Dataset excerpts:
╭──
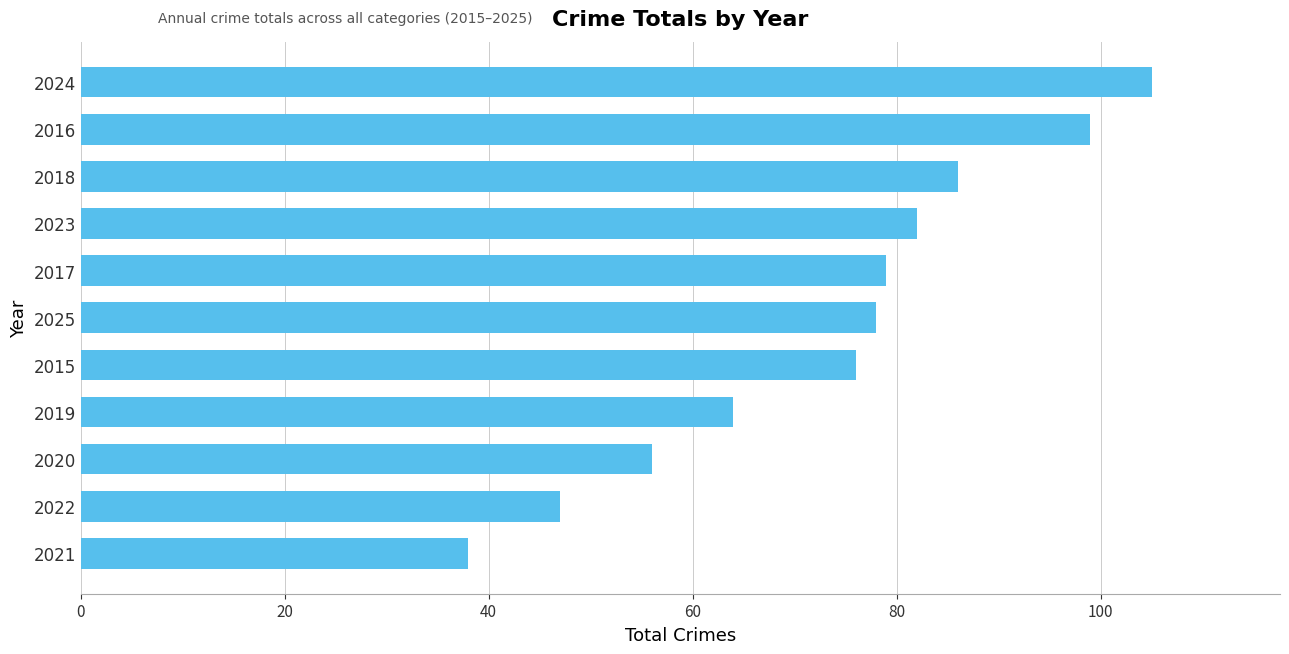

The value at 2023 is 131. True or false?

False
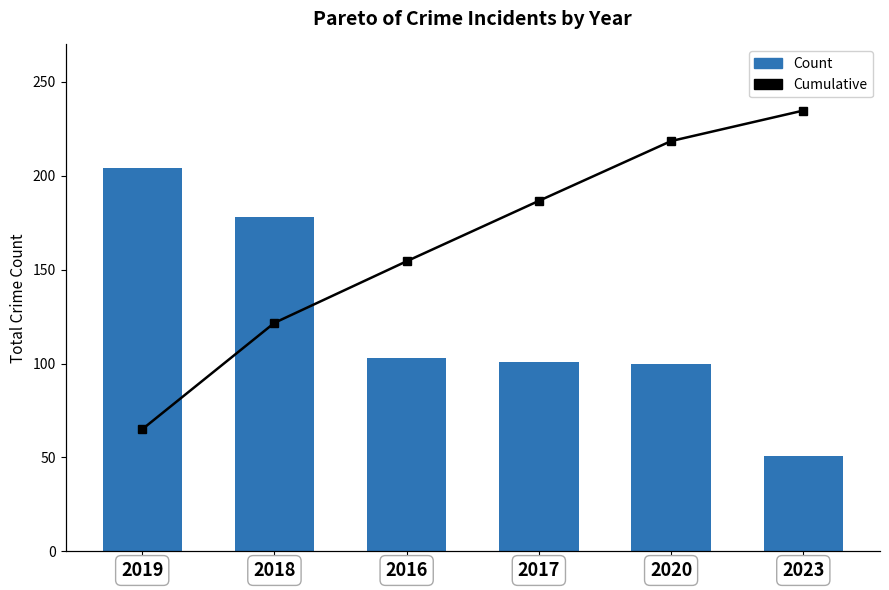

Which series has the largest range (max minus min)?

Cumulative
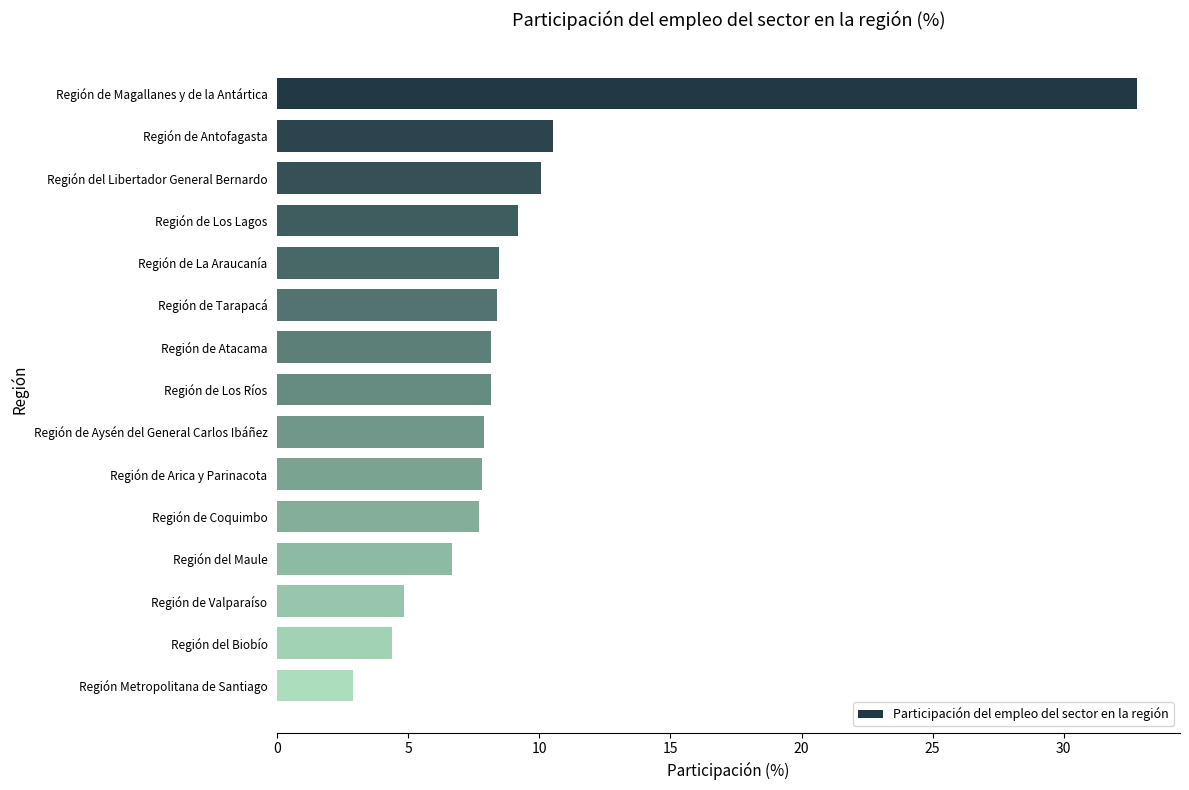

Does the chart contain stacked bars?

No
╰──
— Written task —
Pull out every line of the records above that contains the word "chart", and copy each one in full.

— Exercise solution —
Does the chart contain stacked bars?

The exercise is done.